> [What the task asks]:
Starting at the line with "pyautogui.click(441, 295)", return every line through the final one of the data, word for word. Pictures stay out.

Stored data entries
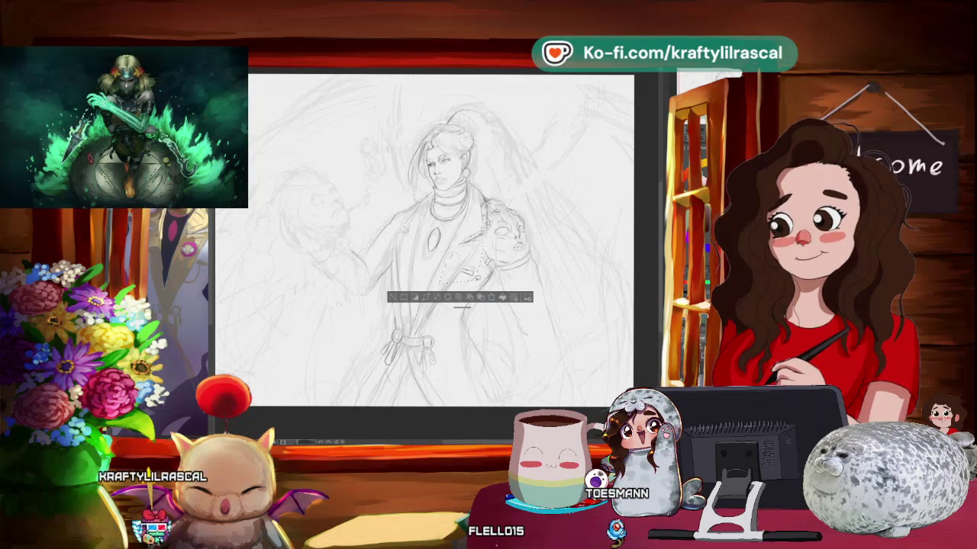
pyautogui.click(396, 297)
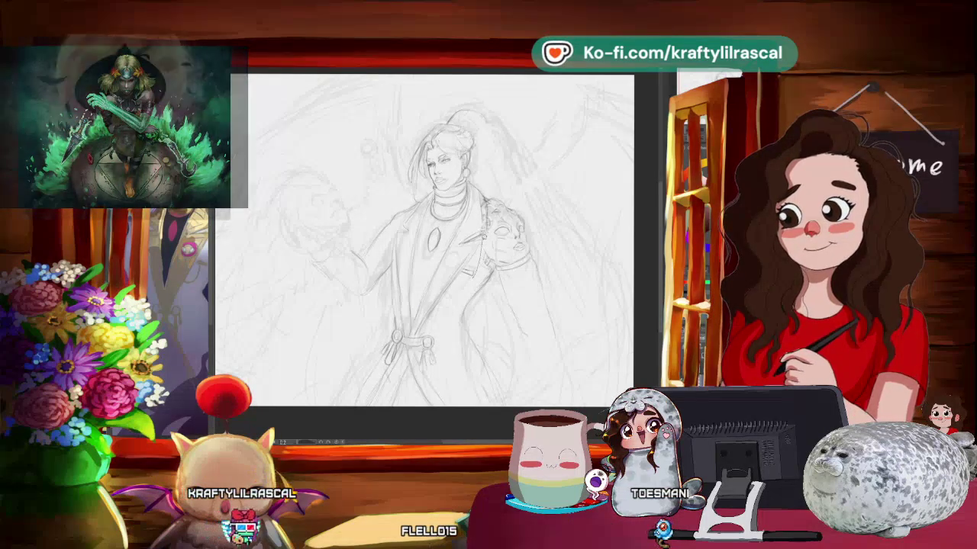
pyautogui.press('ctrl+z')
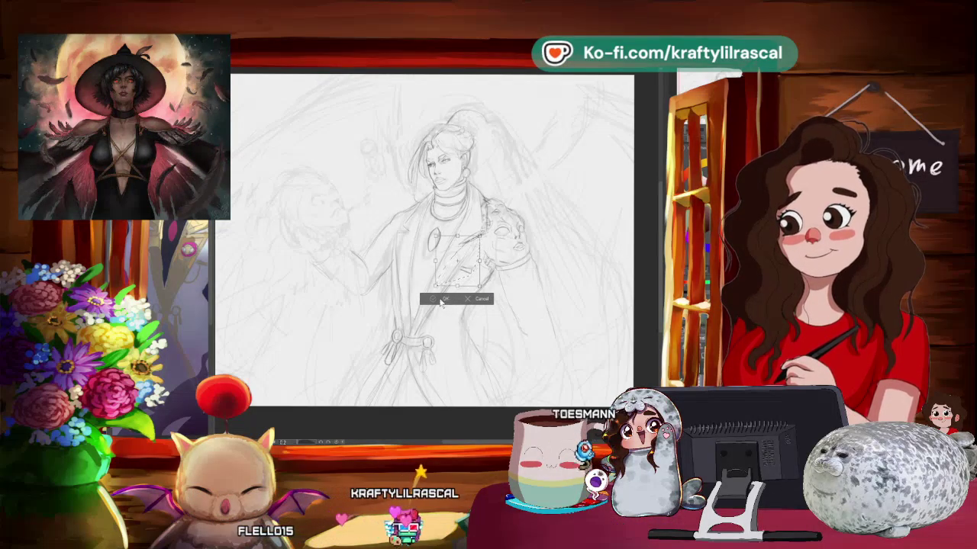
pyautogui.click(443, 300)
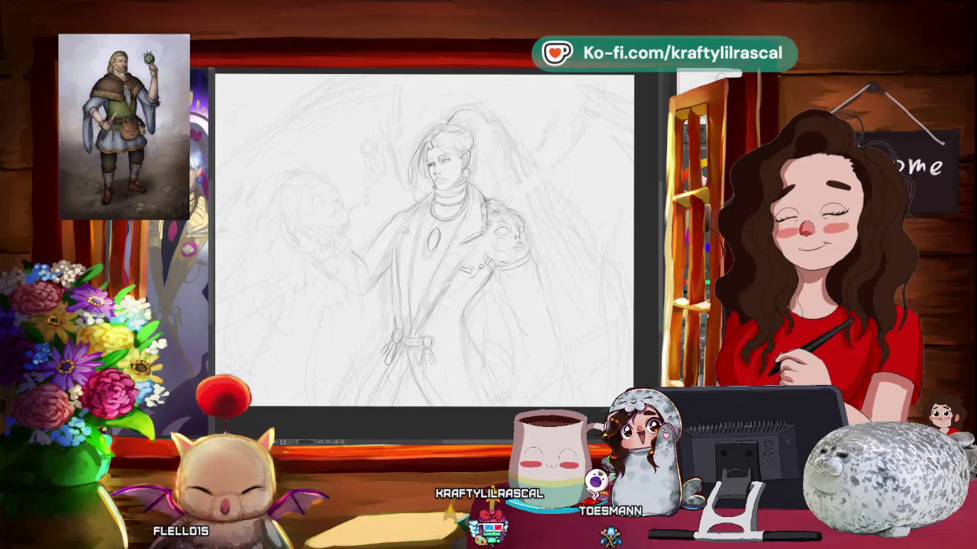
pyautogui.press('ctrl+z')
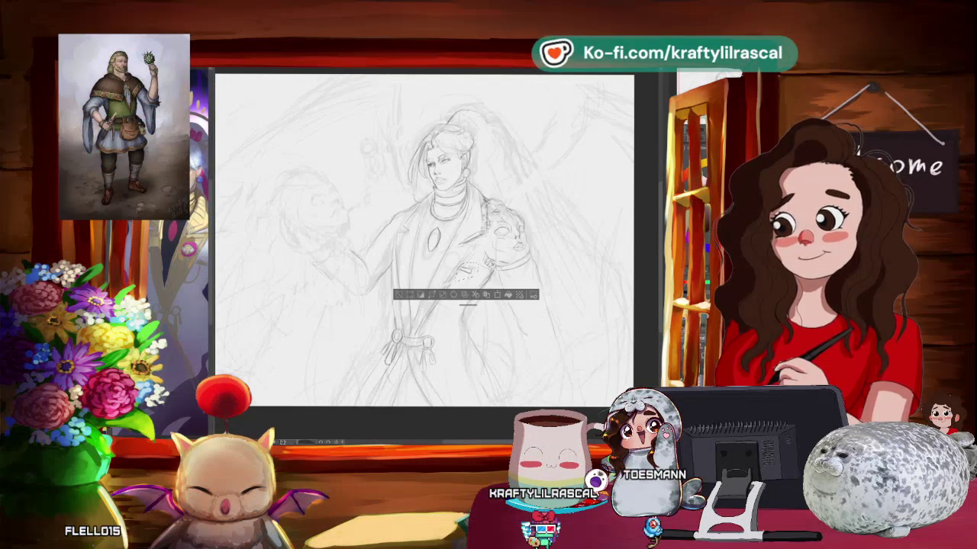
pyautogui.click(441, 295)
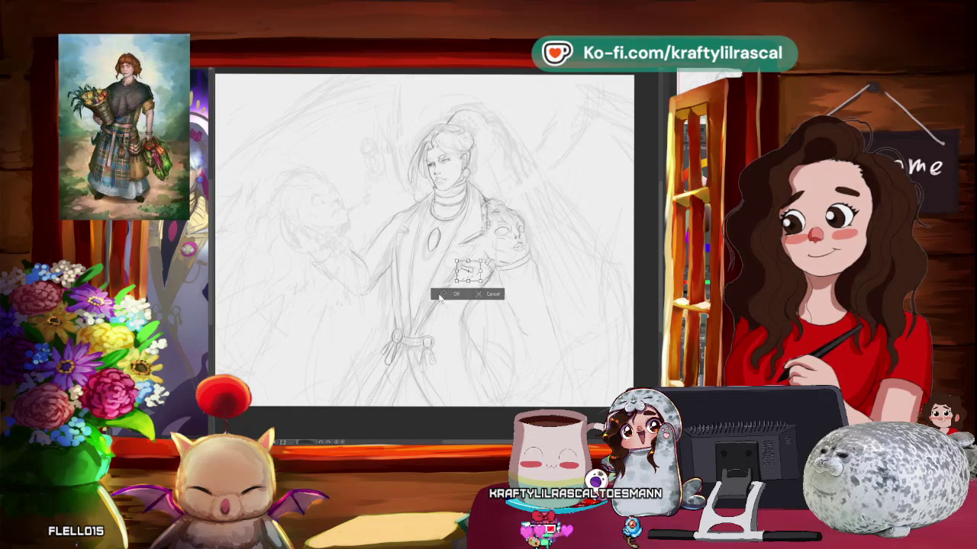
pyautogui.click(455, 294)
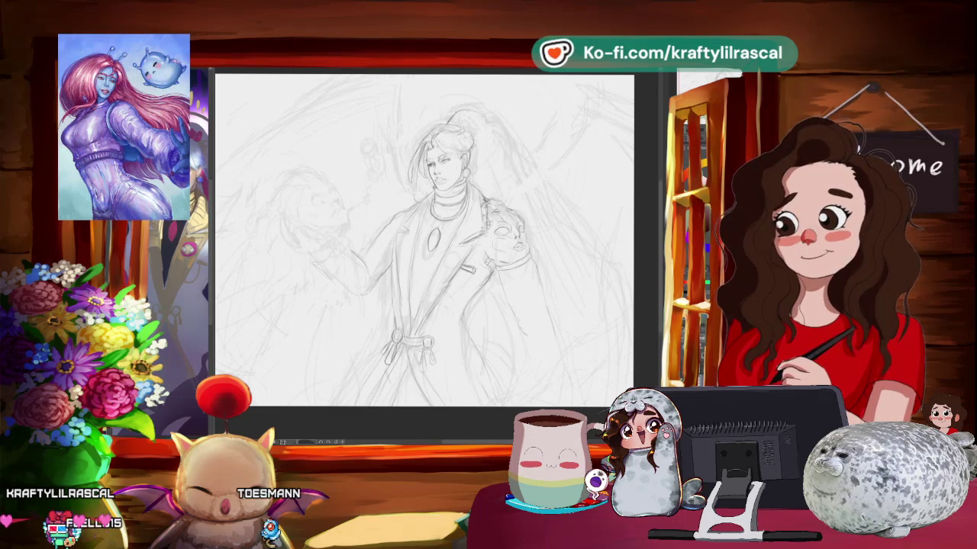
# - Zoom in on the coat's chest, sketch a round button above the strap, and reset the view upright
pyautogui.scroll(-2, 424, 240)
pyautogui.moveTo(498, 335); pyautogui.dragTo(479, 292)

> [Solution to the problem]:
pyautogui.click(441, 295)
pyautogui.click(455, 294)
# - Zoom in on the coat's chest, sketch a round button above the strap, and reset the view upright
pyautogui.scroll(-2, 424, 240)
pyautogui.moveTo(498, 335); pyautogui.dragTo(479, 292)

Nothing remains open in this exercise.